The second quarter numbers showed funds from operations at just above $20 million, same as last year, while customer retention rate was steady at 65%. Furthermore, the balance sheet benefitted from an influx of $24.6 million thanks to the issuance of 737,000 shares of common stock, while the company closed on a 10-year, $67 million mortgage with a 7.5% fixed interest rate.
Putting that together with no debt maturities requiring balloon payments through 2010 and only $8 million remaining in development costs, and EastGroup is in good shape "to take advantage of a number of attractive opportunities for the next 12 to 18 months, while maintaining a good balance sheet," said David H. Hoster II, the company's president and CEO.
One of those opportunities was a May acquisition of the 142,000-square-foot Arville Distribution Center in Las Vegas, NV, marking EastGroup's entry into the city. In the meantime, Hoster said the company has other acquisitions in the pipeline in Dallas and El Paso, TX.
"The seller we've seen to date are institutional, and it seems they have a variety of reasons for selling. There's no single thread through all of it," Hoster remarks. "There's been an awful lot of press about a great influx of properties to the market, but we certainly haven't seen it in industrial."
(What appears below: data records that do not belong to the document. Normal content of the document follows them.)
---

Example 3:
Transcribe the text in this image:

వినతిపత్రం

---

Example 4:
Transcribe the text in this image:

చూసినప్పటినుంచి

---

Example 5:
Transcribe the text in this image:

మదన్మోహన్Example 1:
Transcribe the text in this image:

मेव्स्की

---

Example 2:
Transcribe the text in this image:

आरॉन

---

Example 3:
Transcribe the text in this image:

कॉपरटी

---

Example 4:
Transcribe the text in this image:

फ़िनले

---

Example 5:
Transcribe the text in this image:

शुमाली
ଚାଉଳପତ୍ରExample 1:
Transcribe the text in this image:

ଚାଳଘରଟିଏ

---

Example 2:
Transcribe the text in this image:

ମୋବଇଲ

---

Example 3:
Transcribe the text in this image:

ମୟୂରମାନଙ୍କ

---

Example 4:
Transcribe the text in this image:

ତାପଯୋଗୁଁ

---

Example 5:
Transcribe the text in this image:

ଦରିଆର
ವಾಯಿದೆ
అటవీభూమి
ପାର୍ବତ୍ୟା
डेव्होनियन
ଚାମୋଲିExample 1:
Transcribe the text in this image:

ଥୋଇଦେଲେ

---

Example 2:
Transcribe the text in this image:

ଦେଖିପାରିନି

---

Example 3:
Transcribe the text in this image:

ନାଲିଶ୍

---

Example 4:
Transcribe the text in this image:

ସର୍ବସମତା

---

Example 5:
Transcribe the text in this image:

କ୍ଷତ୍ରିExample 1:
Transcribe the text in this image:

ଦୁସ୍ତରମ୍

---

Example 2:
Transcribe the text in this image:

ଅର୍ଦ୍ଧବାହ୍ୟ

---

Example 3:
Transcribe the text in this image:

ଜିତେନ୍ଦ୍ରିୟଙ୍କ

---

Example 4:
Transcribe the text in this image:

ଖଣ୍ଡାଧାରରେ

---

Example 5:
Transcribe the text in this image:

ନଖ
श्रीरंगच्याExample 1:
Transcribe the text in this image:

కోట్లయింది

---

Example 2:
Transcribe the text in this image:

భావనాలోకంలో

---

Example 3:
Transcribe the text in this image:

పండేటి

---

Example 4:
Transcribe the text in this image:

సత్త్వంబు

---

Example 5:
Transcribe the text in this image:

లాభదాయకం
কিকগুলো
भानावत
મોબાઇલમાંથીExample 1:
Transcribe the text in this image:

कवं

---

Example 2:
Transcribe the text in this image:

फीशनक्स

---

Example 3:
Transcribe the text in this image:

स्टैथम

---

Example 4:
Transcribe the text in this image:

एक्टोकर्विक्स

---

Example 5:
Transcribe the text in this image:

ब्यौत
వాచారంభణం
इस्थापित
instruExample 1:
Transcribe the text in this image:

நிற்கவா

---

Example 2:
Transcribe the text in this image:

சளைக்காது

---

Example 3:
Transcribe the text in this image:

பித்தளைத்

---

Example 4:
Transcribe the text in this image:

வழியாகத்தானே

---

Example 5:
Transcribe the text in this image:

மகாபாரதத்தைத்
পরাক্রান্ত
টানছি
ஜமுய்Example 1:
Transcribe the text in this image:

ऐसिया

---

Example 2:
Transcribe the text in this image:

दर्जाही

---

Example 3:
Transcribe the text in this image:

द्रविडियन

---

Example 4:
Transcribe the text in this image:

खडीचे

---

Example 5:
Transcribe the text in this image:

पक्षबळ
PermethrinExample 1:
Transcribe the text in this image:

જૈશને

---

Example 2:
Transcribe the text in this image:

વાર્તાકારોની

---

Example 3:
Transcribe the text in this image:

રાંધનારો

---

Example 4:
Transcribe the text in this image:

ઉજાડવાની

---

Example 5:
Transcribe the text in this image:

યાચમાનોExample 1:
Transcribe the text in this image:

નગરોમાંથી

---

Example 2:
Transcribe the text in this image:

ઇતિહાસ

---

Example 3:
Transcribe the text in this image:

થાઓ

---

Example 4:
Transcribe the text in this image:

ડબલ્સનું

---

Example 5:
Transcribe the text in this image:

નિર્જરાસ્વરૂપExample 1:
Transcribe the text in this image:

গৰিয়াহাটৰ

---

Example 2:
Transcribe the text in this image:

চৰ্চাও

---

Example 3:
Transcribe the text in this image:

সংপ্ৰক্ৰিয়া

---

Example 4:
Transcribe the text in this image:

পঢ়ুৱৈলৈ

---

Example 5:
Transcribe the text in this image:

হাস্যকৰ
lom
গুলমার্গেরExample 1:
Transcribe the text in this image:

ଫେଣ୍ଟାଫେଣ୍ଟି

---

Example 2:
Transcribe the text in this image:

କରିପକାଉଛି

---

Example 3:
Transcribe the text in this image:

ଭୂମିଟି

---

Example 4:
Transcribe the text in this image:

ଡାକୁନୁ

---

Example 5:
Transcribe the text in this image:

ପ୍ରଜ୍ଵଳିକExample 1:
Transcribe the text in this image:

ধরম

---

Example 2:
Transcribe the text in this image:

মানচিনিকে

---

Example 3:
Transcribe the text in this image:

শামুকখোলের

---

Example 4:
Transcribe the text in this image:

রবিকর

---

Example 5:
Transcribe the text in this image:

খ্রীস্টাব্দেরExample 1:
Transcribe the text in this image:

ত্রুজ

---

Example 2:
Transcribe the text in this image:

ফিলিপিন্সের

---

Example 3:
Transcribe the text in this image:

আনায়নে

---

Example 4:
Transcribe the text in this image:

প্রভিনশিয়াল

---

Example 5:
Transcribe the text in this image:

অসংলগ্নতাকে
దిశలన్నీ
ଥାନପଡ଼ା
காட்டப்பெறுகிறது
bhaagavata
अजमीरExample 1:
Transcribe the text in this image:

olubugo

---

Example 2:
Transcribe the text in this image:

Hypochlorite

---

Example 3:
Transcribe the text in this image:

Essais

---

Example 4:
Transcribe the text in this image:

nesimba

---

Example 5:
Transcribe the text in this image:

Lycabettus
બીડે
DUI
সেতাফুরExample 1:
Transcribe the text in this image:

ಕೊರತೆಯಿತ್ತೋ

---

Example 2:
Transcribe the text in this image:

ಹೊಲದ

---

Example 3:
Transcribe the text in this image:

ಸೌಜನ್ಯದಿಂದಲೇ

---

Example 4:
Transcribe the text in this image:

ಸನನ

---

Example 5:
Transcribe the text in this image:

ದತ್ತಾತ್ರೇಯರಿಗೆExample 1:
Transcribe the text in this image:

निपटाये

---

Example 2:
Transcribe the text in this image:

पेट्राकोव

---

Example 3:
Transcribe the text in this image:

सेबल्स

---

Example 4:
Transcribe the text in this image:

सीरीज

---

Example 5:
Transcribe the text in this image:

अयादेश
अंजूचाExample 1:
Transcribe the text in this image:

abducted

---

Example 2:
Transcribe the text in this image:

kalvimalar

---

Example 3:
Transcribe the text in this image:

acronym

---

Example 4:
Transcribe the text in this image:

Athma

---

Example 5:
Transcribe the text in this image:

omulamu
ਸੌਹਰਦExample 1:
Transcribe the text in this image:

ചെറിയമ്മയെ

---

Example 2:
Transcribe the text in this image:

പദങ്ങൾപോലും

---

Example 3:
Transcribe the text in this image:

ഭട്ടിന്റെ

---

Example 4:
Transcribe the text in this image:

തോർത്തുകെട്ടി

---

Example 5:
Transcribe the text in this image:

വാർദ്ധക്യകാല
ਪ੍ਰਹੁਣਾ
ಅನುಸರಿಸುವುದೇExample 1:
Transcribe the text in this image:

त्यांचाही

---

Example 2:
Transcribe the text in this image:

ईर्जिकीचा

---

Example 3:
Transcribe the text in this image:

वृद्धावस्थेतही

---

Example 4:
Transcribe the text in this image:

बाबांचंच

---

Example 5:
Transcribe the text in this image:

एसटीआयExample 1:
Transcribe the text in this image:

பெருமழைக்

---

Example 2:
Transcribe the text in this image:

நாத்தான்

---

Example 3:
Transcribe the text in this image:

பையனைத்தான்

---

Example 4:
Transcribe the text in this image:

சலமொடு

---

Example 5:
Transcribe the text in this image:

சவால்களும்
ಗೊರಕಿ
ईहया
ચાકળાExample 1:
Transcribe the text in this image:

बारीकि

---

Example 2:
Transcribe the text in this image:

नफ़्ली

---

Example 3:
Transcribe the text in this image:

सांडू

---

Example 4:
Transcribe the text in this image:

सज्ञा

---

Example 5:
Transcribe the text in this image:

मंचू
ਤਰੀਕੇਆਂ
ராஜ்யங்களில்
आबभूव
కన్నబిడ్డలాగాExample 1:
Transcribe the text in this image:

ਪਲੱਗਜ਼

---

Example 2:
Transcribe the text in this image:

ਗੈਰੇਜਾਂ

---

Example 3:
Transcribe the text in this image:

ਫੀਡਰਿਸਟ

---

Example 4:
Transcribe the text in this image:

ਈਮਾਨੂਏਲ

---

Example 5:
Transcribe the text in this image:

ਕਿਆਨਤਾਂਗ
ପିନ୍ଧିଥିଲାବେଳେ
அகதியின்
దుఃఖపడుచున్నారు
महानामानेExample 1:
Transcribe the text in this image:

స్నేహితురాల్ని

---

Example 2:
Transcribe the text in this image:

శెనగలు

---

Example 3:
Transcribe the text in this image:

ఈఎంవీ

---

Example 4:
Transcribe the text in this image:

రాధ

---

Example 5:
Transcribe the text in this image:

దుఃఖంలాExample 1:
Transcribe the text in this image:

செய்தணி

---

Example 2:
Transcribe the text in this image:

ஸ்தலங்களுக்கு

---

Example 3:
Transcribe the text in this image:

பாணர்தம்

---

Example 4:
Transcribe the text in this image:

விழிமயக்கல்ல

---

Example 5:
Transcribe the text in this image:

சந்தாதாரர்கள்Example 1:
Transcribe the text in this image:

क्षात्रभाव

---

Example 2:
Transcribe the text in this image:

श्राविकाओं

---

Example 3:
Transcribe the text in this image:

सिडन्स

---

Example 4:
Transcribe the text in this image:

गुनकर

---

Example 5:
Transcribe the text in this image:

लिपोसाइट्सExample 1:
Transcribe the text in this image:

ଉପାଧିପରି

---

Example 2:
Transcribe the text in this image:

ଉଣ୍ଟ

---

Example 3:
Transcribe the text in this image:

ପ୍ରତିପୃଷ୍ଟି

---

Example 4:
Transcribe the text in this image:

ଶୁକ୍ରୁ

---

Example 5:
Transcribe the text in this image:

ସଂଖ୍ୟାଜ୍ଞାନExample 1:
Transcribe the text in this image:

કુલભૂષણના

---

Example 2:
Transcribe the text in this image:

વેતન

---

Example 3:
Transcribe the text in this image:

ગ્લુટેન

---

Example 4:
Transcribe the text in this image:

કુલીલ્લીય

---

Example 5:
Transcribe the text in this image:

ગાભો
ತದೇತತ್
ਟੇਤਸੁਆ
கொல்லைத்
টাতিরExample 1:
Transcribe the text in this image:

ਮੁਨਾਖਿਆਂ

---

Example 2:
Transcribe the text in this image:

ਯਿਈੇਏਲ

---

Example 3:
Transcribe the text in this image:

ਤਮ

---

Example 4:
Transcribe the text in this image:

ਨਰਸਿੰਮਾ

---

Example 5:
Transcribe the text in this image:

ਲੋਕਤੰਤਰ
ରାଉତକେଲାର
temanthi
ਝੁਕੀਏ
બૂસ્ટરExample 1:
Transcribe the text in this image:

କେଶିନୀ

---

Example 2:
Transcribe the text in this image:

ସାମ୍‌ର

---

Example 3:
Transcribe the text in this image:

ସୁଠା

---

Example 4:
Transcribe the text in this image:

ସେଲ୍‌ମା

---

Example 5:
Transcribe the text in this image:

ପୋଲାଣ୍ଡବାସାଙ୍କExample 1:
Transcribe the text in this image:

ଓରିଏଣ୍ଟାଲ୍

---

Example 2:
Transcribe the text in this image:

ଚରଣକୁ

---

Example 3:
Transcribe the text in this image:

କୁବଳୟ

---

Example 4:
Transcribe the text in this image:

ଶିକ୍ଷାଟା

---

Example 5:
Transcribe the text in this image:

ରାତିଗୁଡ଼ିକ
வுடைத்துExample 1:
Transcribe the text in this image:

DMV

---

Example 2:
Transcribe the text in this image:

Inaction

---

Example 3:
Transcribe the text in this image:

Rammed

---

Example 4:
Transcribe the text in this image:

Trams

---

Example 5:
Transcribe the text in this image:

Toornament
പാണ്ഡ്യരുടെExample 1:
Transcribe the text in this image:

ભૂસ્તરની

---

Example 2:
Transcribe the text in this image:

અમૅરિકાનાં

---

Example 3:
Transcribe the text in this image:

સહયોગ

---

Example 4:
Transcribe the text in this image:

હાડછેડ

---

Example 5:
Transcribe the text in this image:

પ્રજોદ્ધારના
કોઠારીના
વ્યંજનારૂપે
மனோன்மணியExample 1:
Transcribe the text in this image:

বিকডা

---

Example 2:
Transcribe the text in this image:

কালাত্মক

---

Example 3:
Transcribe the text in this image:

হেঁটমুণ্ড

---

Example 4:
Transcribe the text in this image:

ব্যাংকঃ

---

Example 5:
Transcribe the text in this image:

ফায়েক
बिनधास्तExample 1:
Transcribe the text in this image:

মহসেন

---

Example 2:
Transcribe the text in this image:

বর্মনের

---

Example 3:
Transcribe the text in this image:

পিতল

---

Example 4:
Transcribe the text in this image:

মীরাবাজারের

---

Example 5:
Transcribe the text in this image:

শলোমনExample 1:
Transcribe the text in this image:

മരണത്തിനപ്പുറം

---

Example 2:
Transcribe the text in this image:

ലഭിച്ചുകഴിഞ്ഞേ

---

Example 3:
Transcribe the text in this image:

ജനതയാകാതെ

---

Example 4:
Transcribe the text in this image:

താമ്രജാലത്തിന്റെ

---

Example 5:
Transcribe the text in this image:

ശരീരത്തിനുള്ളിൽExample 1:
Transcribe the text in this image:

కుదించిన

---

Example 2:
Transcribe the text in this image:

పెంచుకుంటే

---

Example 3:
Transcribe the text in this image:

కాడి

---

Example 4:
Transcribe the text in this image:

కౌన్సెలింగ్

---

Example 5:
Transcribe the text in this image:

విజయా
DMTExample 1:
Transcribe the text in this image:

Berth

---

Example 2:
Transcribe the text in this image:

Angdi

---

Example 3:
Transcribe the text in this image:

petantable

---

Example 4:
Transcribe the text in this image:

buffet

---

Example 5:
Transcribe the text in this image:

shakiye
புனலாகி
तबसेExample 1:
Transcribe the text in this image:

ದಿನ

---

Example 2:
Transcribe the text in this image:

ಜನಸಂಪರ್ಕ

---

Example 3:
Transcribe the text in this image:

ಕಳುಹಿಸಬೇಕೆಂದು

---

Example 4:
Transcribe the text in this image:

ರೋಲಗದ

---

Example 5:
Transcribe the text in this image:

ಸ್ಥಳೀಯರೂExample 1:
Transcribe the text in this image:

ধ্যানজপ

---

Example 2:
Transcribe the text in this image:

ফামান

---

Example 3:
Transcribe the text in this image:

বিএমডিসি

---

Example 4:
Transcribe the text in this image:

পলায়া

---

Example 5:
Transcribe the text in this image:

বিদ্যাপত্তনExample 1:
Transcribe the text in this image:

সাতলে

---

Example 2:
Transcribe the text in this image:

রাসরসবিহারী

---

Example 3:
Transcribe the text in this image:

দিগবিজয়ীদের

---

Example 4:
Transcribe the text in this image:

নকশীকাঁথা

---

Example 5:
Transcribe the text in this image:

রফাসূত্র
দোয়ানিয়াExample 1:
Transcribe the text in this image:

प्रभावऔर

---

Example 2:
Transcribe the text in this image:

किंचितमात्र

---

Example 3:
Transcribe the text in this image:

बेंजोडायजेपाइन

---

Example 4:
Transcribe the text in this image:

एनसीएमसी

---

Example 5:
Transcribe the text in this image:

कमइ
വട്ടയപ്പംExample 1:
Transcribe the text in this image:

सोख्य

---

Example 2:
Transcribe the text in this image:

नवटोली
He acknowledges EastGroup has made offers on assets that came to nothing because of pricing. But the strategy is going to stay as it is. "We have our criteria and we stick pretty close to it. We've done that for years and it's worked fine for us," he comments.
In the meantime, leasing activity seems to be picking up. Hoster acknowledged what he's seeing in the market might be somewhat subjective, but his belief is that things are picking up because businesses can't put off making decisions any longer.
"They realize their companies aren't going to go broke, they'll be around, and now they're running out of time and have to decide what they need." Though this hasn't translated into a takeoff in occupancy, Hoster says he's grateful for the increase in velocity.
"We had the sense before that people were hiding under their desks, and the world was going to cave in on them," he said. "Now they're needing to make decisions."